Avec un sens pratique tout britannique, l'ouvrage « Réenchanter la science »(1) dresse le constat suivant.
La science actuelle est en fait fondée sur un certain nombre de croyances, dont l'évidence est reconnue telle qu'il n'est nul besoin d'en vérifier la pertinence. Ceci, qui n'est jamais enseigné nulle part, mais dont nous sommes tous imbibés dès l'école, ressemble comme deux gouttes d'eau à une idéologie religieuse. Même si elle se garde comme de la peste de parler de quelque dieu que ce soit !
Voici, juste pour aiguiser l'appétit de lecteurs qui ne rechignent pas à faire travailler leurs cellules grises, le credo en dix points (comme les tables de la Loi de Moïse) qu'il est urgent de questionner avec le plus grand soin.

• Exercice:
D'après l'extrait, en combien de points se présente le credo qu'il est urgent de questionner ?

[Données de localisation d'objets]
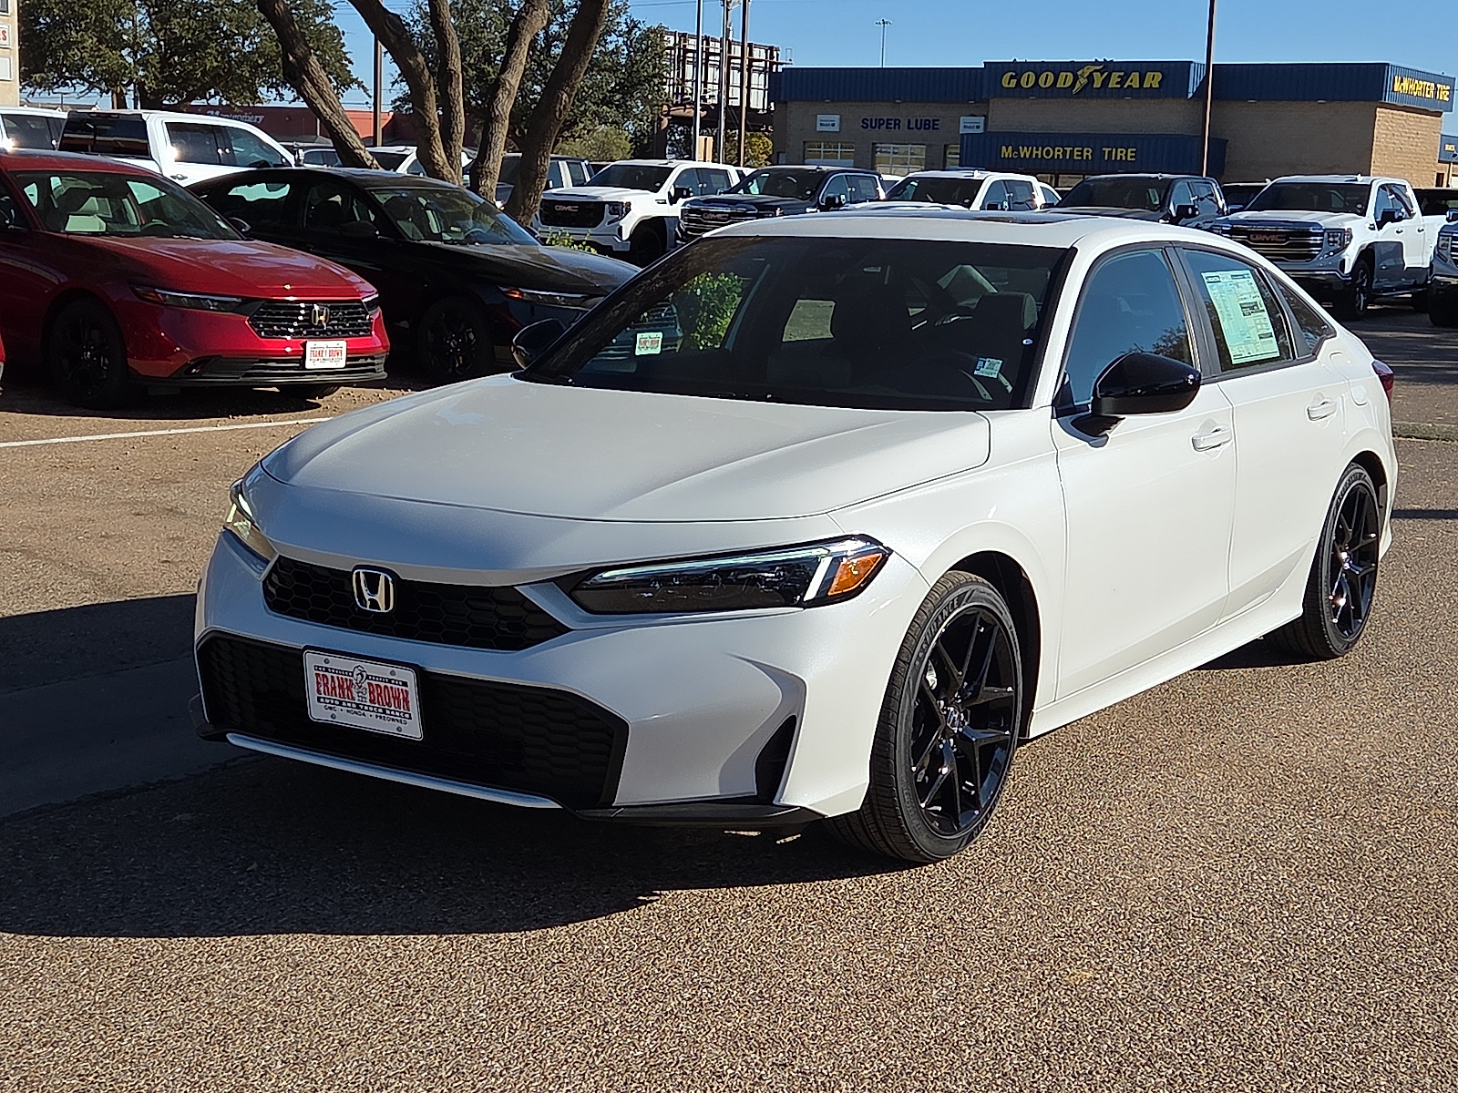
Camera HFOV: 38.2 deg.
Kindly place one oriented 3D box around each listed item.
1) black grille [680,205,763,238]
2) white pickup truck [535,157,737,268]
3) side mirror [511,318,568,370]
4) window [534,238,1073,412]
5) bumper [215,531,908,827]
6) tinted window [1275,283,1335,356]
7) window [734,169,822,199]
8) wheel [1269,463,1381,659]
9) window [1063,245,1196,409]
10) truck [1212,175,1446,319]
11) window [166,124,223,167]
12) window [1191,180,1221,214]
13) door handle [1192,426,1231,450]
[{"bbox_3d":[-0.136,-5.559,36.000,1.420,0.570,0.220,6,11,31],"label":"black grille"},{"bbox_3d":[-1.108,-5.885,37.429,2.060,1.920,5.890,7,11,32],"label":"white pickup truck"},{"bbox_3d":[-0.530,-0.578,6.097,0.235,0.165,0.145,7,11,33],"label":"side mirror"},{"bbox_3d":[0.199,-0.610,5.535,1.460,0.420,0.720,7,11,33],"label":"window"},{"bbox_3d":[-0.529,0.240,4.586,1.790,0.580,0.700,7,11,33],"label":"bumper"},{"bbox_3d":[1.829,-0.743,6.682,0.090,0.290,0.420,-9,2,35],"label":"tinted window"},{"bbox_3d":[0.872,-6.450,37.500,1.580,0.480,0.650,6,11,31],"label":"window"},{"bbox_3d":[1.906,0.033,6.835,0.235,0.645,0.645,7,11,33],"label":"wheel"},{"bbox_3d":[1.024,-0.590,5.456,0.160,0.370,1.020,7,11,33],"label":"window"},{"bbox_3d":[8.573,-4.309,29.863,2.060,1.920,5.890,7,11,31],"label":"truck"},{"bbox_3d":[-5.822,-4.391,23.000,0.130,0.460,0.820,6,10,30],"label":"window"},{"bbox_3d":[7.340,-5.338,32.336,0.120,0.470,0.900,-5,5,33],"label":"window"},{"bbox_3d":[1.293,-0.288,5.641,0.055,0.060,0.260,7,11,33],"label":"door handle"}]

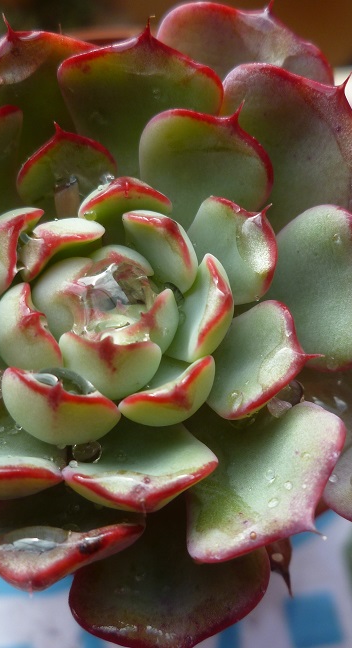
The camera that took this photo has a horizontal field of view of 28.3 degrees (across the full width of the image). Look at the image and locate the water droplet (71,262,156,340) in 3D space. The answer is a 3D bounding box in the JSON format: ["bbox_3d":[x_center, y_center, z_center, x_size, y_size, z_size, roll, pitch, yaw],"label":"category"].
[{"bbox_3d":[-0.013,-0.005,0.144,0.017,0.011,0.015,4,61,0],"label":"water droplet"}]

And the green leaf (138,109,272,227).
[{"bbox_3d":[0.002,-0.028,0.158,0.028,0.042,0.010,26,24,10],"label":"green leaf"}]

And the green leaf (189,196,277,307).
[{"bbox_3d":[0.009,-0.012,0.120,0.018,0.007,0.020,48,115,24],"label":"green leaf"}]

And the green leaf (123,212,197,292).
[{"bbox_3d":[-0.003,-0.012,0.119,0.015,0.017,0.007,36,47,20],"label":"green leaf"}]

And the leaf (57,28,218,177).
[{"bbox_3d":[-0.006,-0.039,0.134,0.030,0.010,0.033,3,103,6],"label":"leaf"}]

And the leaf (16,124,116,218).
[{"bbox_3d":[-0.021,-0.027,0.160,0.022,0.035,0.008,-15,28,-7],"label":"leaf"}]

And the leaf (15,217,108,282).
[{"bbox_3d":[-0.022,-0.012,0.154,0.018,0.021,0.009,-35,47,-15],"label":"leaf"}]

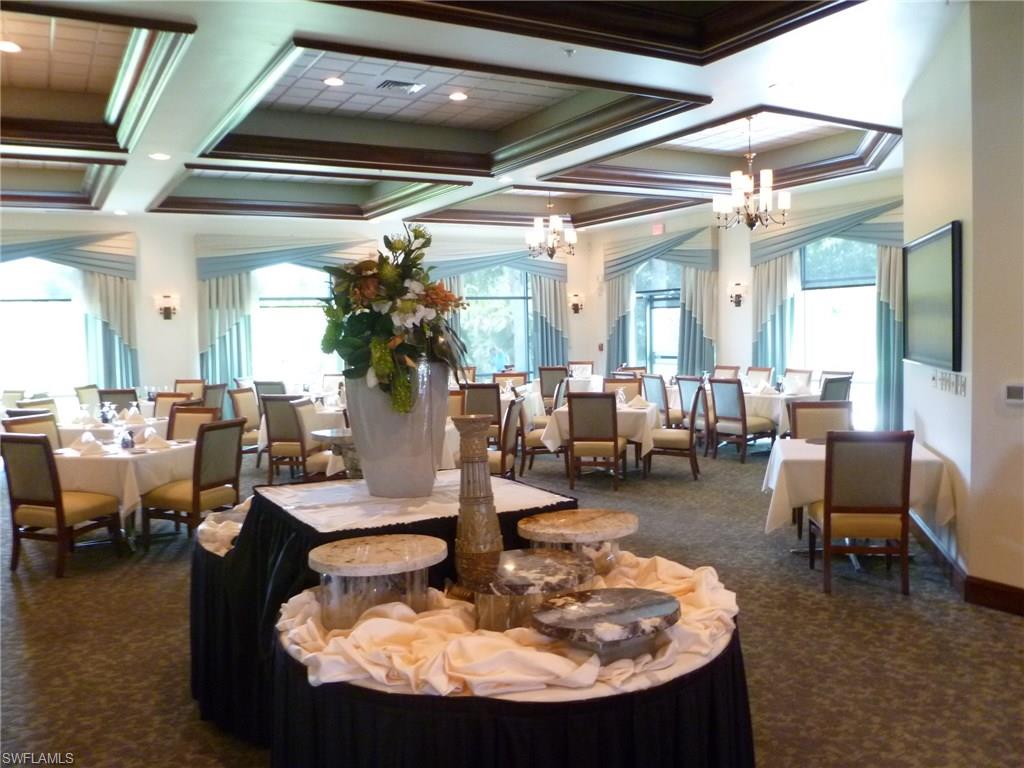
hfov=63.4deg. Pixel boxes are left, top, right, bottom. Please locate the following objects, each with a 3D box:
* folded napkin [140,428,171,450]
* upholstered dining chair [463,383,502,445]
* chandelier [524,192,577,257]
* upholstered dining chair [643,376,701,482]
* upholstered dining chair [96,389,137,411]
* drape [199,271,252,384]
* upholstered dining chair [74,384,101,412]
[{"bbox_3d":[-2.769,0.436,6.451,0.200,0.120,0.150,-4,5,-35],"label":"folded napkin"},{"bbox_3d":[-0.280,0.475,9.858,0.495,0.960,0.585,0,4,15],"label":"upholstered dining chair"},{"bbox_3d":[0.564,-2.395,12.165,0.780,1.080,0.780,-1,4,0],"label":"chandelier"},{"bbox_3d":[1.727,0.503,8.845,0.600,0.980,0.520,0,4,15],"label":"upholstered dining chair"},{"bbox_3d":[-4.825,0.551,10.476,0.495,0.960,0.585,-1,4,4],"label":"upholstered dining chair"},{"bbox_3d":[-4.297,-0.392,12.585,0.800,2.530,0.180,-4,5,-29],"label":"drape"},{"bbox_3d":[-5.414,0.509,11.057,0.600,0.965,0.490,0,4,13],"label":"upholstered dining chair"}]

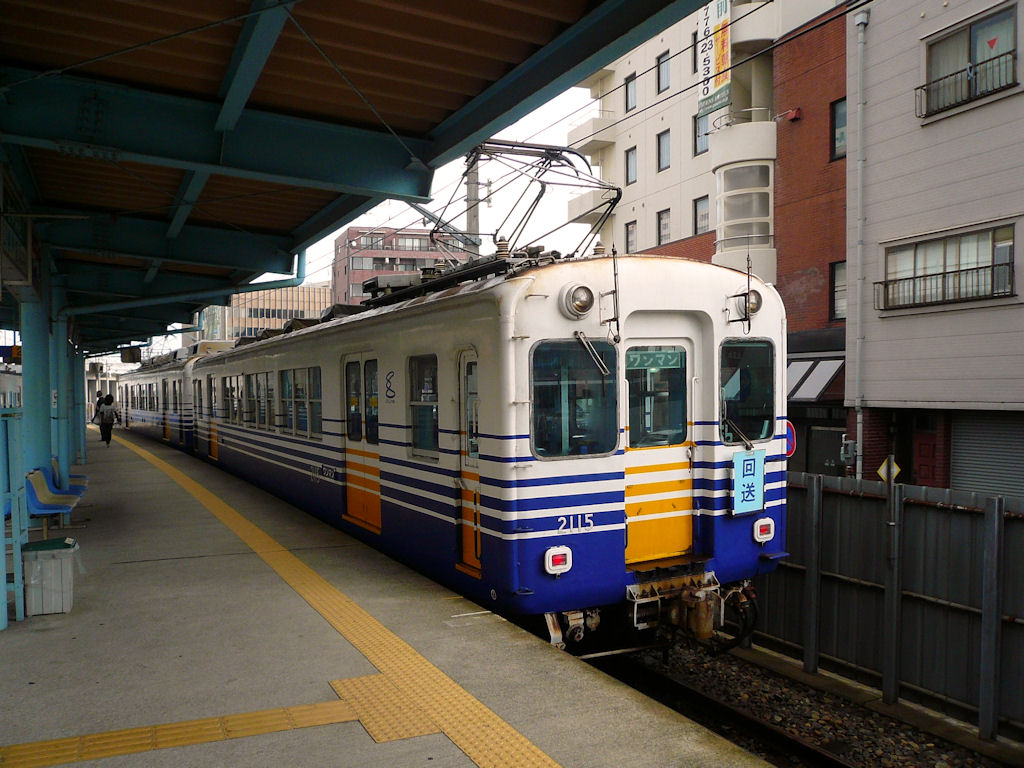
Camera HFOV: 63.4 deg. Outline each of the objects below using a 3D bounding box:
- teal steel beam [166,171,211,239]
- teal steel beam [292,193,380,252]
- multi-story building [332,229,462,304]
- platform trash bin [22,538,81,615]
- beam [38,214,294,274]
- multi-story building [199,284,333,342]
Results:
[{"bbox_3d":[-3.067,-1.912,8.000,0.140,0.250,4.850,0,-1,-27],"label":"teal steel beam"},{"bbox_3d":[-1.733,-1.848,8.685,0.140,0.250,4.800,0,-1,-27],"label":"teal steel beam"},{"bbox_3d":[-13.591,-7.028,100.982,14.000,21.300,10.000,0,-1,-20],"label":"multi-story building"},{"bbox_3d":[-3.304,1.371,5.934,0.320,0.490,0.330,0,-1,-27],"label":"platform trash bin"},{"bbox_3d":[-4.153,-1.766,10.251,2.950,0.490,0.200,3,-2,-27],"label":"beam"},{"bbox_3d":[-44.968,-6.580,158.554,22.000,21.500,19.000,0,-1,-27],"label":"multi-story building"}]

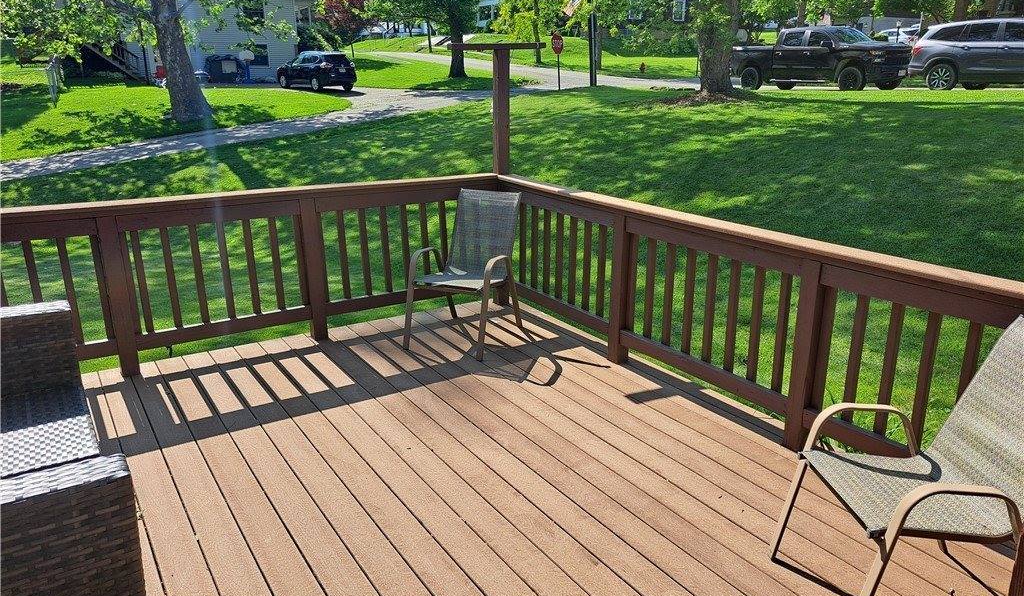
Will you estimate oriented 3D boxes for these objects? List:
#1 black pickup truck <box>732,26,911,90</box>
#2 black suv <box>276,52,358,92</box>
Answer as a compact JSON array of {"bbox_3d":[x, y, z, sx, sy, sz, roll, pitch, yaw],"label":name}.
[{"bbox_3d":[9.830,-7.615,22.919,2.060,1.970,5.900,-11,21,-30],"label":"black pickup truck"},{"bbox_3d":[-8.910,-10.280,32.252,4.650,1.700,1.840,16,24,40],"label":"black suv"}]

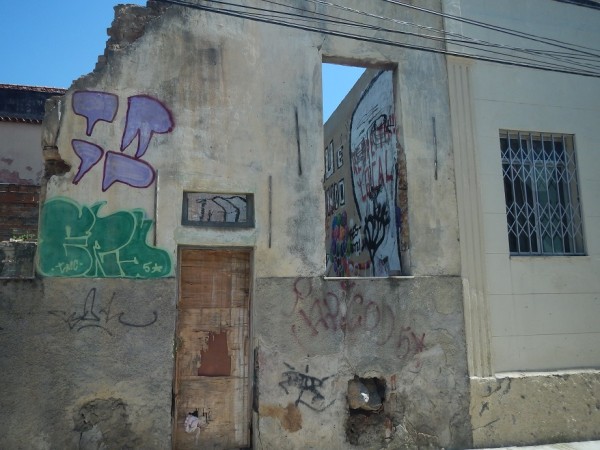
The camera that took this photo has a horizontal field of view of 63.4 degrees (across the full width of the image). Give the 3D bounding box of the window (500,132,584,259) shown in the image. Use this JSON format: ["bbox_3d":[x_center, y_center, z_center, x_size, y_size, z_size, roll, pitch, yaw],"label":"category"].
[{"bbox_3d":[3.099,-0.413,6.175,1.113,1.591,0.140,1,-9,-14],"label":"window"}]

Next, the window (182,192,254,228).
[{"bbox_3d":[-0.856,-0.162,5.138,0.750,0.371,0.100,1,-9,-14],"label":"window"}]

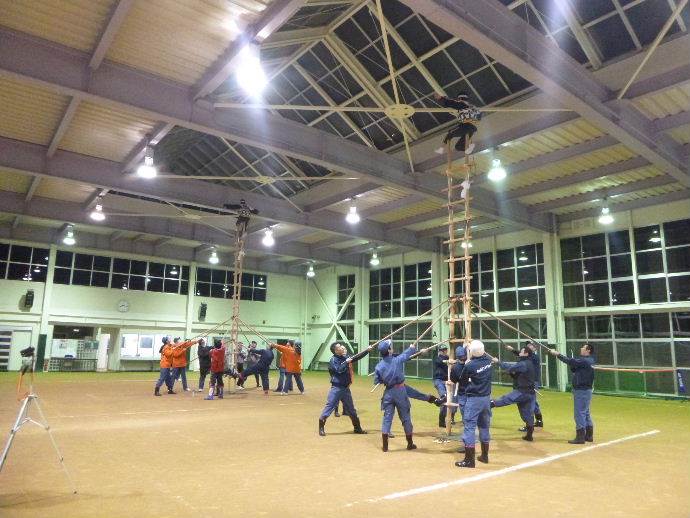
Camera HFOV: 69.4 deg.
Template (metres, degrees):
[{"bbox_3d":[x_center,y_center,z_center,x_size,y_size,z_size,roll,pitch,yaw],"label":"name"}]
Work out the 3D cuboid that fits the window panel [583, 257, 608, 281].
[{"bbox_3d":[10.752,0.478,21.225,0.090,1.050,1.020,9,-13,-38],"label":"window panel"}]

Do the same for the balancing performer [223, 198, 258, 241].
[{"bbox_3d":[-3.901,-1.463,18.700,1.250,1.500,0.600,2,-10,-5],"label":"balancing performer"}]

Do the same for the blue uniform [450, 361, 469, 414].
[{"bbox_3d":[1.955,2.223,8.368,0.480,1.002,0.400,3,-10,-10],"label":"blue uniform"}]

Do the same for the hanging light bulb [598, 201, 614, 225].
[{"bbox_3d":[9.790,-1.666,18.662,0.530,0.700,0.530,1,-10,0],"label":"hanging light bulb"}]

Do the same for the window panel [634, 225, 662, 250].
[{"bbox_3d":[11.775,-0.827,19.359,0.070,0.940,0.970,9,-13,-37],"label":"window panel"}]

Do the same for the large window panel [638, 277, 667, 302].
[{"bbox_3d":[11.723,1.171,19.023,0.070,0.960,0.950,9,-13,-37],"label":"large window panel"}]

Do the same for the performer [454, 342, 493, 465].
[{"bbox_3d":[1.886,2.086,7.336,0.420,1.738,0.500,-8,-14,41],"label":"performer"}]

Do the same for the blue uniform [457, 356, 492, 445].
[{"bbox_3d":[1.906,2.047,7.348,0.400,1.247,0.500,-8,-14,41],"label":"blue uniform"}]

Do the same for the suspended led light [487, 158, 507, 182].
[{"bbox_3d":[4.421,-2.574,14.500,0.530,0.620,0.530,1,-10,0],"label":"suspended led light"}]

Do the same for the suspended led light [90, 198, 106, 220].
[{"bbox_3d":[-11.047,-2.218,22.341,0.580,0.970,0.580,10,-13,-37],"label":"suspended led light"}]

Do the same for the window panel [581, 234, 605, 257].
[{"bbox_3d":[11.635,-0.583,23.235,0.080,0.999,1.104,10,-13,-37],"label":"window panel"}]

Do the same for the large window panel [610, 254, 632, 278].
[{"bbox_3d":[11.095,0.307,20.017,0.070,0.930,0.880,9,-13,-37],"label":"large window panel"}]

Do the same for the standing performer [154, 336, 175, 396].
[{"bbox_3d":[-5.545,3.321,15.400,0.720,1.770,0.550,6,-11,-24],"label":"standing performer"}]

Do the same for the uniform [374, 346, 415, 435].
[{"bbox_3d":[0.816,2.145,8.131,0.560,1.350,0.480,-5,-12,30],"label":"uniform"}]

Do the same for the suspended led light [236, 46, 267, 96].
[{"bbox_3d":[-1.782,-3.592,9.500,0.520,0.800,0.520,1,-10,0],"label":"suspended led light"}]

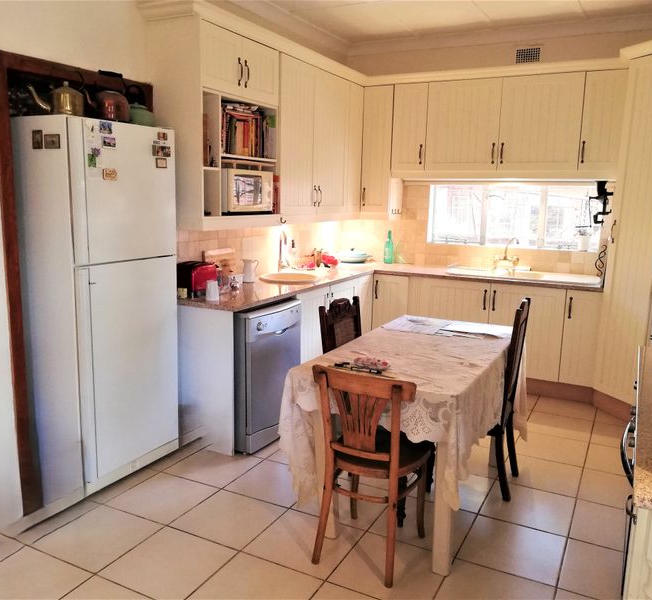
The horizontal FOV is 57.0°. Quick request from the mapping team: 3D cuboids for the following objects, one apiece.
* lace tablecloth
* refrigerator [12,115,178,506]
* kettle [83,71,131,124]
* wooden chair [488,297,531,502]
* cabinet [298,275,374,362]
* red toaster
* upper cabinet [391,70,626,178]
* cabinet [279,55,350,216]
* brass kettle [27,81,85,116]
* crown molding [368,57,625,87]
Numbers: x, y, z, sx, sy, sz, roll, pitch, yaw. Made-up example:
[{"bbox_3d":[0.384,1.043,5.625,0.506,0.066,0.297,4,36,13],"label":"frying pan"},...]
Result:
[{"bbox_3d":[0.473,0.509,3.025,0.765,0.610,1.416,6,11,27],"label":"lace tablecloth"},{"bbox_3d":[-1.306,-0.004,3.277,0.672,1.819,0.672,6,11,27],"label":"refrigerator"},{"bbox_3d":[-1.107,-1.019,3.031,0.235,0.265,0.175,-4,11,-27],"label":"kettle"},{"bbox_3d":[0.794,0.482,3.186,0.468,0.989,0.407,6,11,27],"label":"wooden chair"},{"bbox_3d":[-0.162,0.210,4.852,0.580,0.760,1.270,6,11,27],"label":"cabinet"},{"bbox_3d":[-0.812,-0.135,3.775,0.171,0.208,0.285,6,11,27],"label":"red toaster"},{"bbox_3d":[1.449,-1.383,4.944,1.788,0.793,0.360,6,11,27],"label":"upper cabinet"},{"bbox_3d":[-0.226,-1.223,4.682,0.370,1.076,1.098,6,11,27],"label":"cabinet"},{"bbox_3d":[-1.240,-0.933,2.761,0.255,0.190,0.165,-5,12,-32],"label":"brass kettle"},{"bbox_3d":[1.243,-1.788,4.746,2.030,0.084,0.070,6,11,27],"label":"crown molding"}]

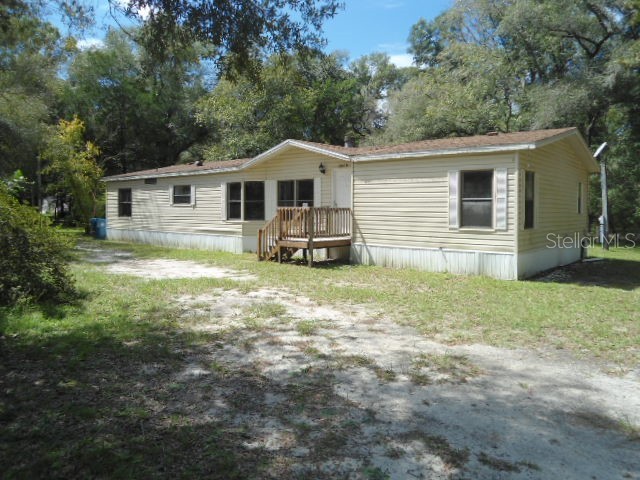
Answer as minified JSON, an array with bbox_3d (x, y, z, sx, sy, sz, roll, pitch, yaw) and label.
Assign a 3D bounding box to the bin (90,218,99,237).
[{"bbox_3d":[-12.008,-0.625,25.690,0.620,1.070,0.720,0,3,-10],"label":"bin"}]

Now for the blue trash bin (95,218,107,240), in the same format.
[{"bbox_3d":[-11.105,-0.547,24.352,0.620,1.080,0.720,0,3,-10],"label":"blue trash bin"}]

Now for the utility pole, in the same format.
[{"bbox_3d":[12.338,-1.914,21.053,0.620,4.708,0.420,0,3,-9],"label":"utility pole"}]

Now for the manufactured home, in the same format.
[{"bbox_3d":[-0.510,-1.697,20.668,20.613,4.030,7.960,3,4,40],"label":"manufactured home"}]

• Réponse ci-dessous:
En dix points.